INSTRUCTIONS TO FOLLOW:
Please extract the passage of the article on German investment into Scotland, word for word, from "Leal explained that" to "for ongoing instructions.".

SUPPLIED PASSAGE:

----------------------------------------

German investment into Scotland keeps on flowing

The Glasgow commercial office market is attracting plenty of investment. Image credit: cornfield /

THE weak pound and good yields available in Scotland are helping to fuel inward investment from Europe – particularly Germany – it has been claimed.

Allan Leal, a partner at Burness Paull LLP, says there has been a “steady flow” of significant investment into both real estate and tech and manufacturing businesses despite the political uncertainty that has engulfed the UK since the Referendum to leave the European Union in 2016.

According to Leal, one real “hotspot” has been the Glasgow commercial office market, which last year saw around 60% of deals feature foreign investors, a large number of which were German funds diversifying their portfolios.

“The German hoteliers, such as Motel 1, are also anticipating ongoing growth in their Scottish portfolio,” Leal said. “The impetus for this influx of investment comes from German pfandbrief (mortgage bond) banks, who raise money by the issue of large mortgage bonds with very low coupons. 

“Despite low interest rates, these offerings are often three or four times oversubscribed as they are seen as patient long-term investments. This allows them to offer very low interest rates with which domestic banks cannot usually compete, particularly as the capital adequacy requirements are lower for the pfandbrief banks.”

Leal explained that while this is good news for Scottish vendors, it is a short-term “fillip”, with ownership and financing of these deals moving out of Scotland reducing the potential for ongoing instructions.

“Pfandbrief banks also face some uncertainty as to their ability to continue investing in the UK post-Brexit, as one of the key requirements is that these monies can only be invested in EU member states,” Leal added. 

“Current legislation in Germay, the so called Brexit-Steuerbegleitungsgesetz (Brexit tax accompaniment law), however hopes to address this point by adding the UK to the list of eligible countries for pfandbrief lending. 

“Whether the German banks still want to lend in the UK after Brexit does of course remain to be seen, although sources remain quietly confident that they are here for a while yet. 

“On the plus side, these strong existing links create great opportunities for building deeper and wider ties between Scotland and Germany, which the Scottish Government has been very keen to do through the Memorandum of Understanding with its German counterpart and also with its Strategic Investment and Development Hub launch in Berlin.

“Scotland’s fast-growing space sector can also look to link with its counterpart in Munich, and there is scope for acquisitions, mergers and joint ventures across the piece, particularly given Germany is the UK’s second biggest export market.”

----------------------------------------

DATA SECTION:

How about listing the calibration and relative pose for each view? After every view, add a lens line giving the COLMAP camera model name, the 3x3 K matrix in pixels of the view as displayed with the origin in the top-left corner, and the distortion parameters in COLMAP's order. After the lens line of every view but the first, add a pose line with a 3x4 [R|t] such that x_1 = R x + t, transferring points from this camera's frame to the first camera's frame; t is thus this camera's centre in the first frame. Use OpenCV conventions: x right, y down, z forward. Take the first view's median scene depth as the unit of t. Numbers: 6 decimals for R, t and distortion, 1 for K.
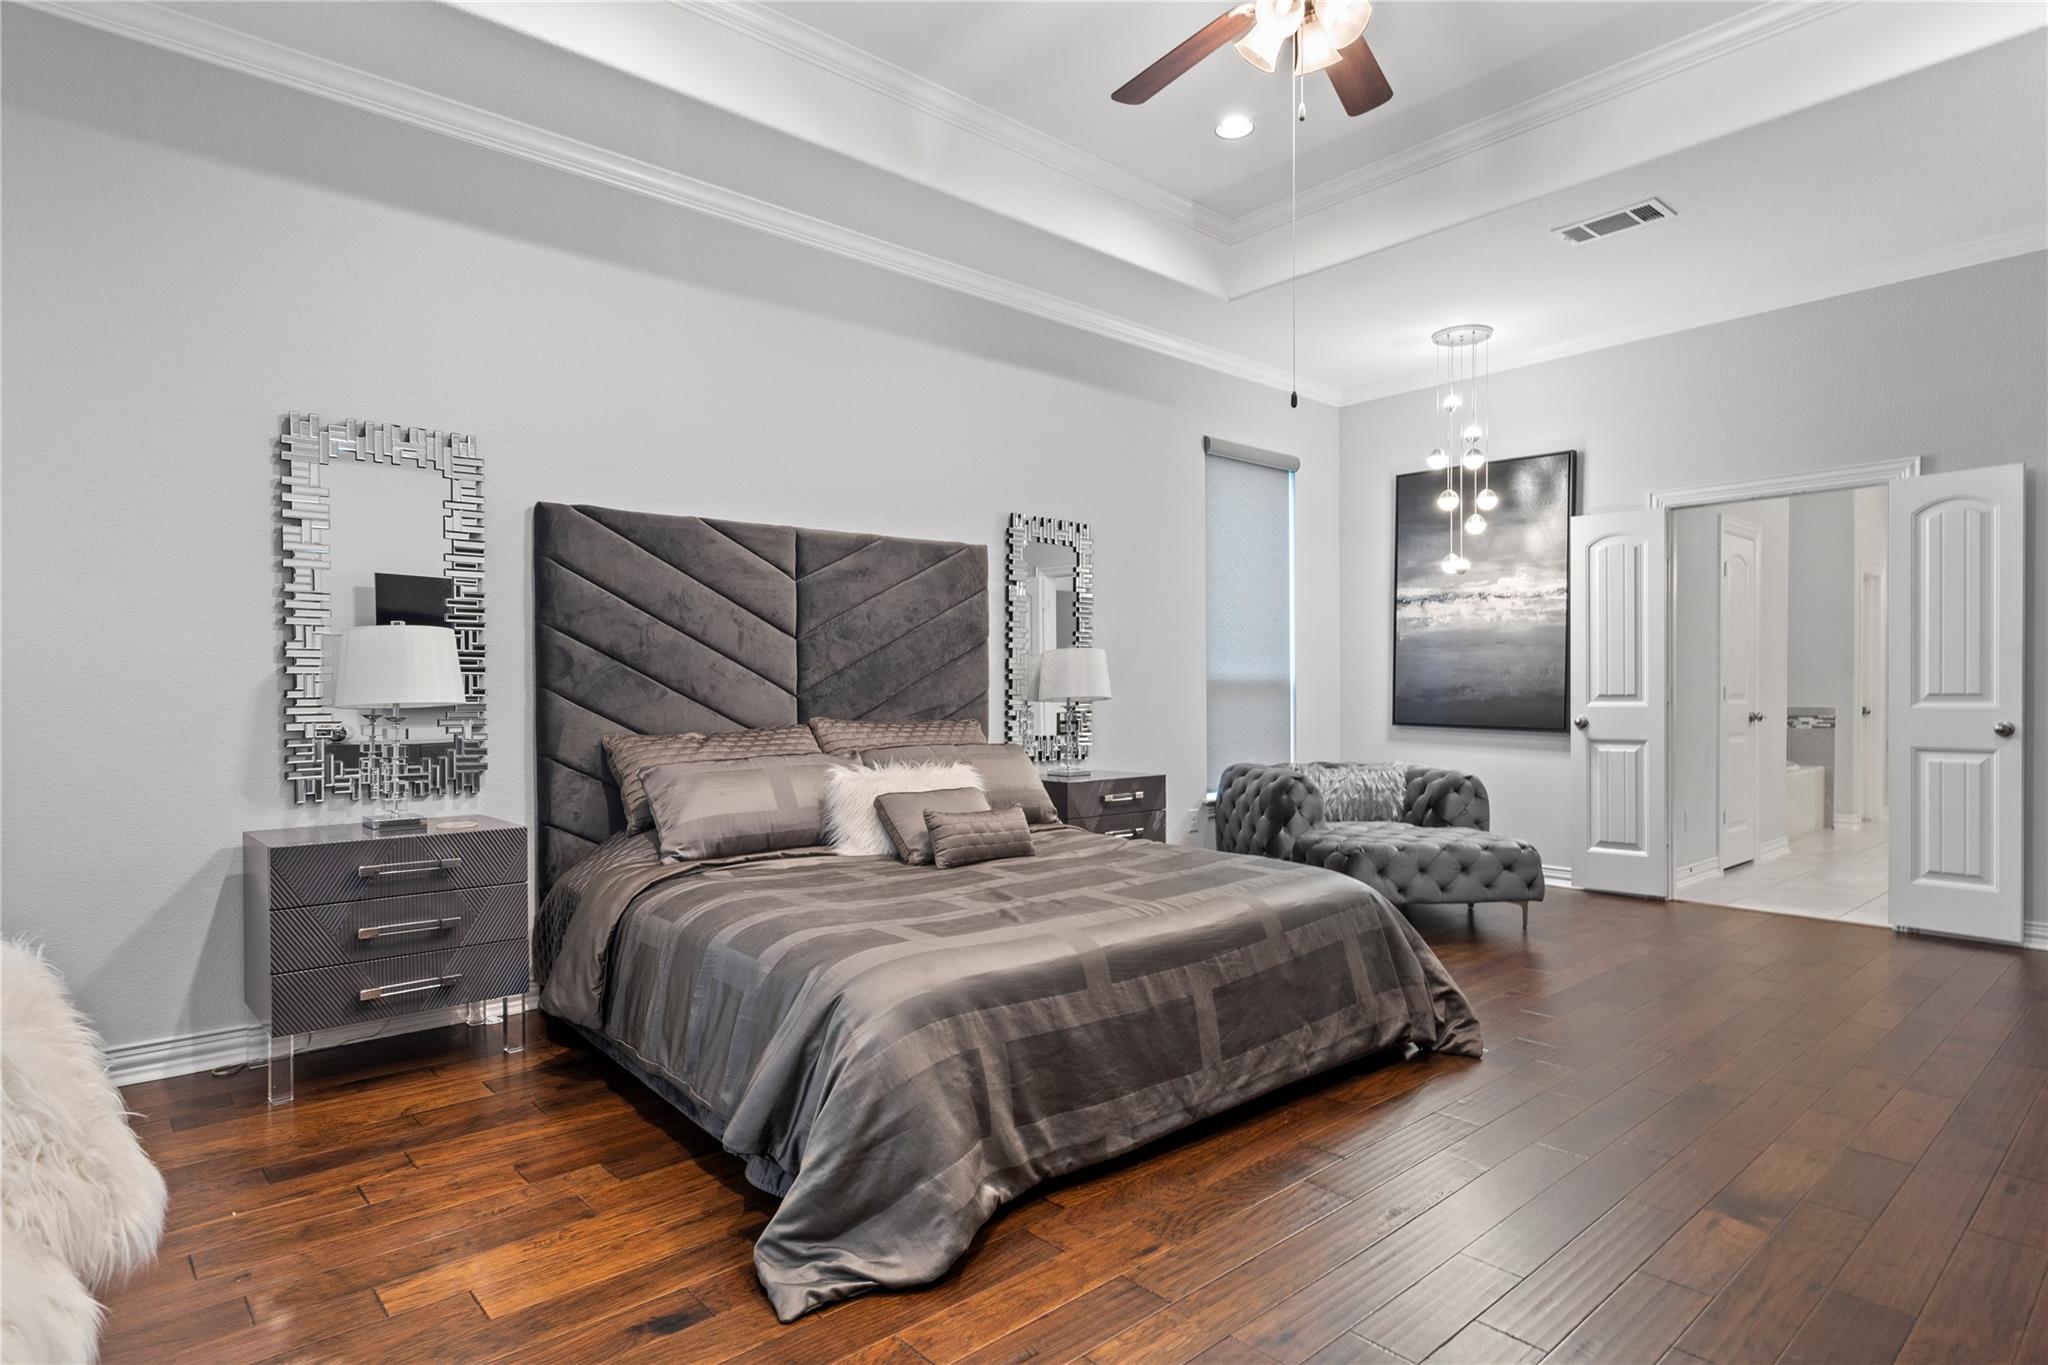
lens RADIAL K [[1117.6, 0, 1024.0], [0, 1117.6, 682.5], [0, 0, 1]] dist [0.001571, -0.000313]
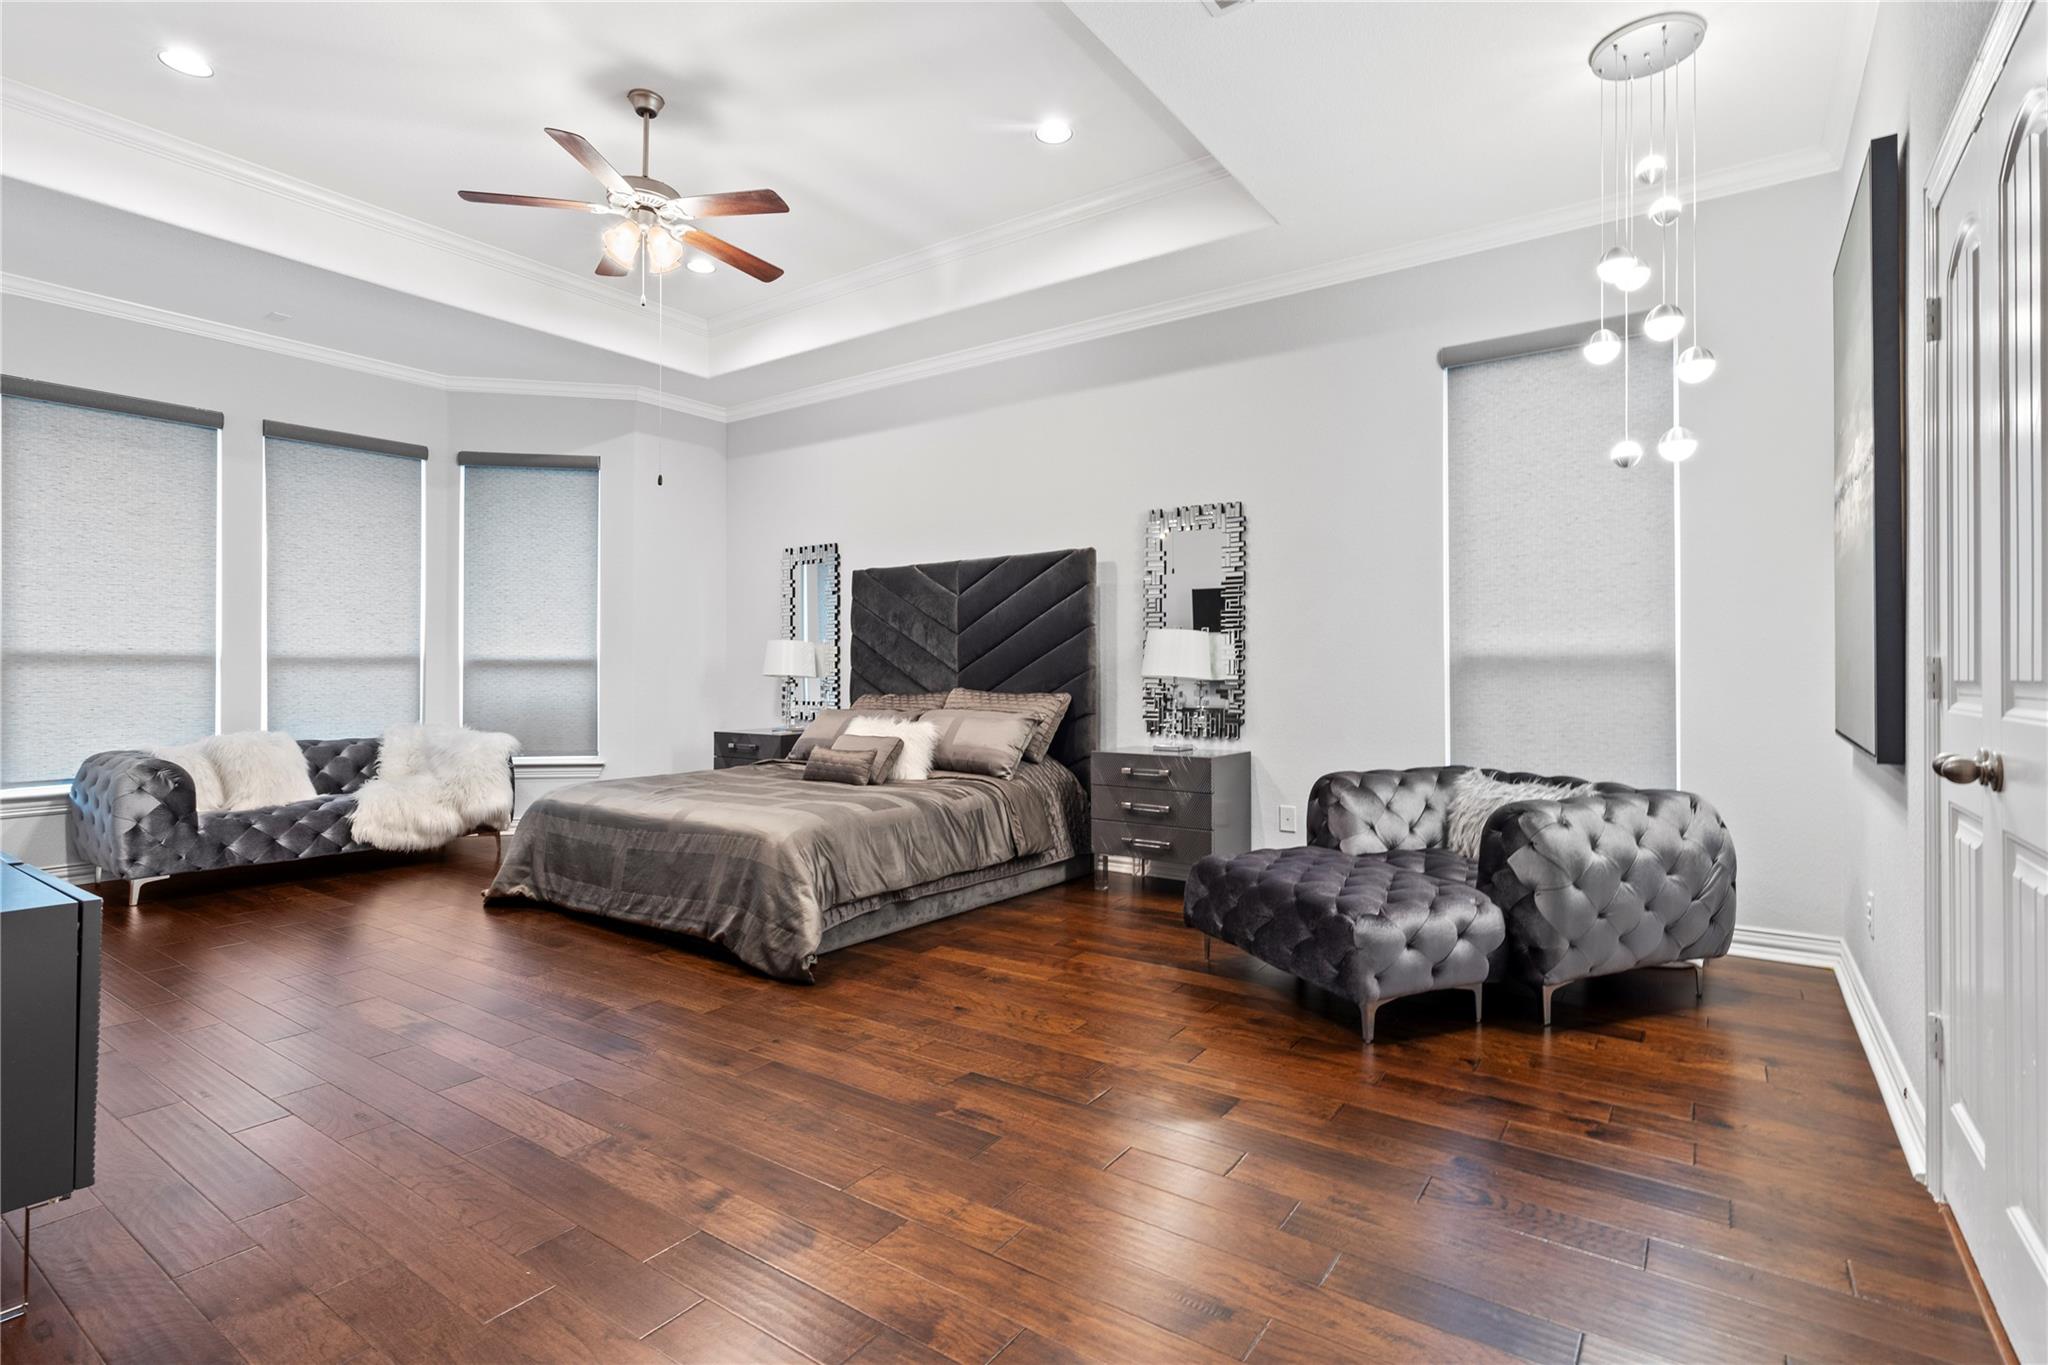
lens RADIAL K [[968.3, 0, 1022.2], [0, 968.3, 660.3], [0, 0, 1]] dist [0.001629, 0.000303]
pose [[0.233938, -0.008670, -0.972213, 1.177190], [0.008098, 0.999943, -0.006968, 0.003976], [0.972218, -0.006243, 0.233995, 0.841829]]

----------------------------------------

EXPECTED ANSWER:
Leal explained that while this is good news for Scottish vendors, it is a short-term “fillip”, with ownership and financing of these deals moving out of Scotland reducing the potential for ongoing instructions.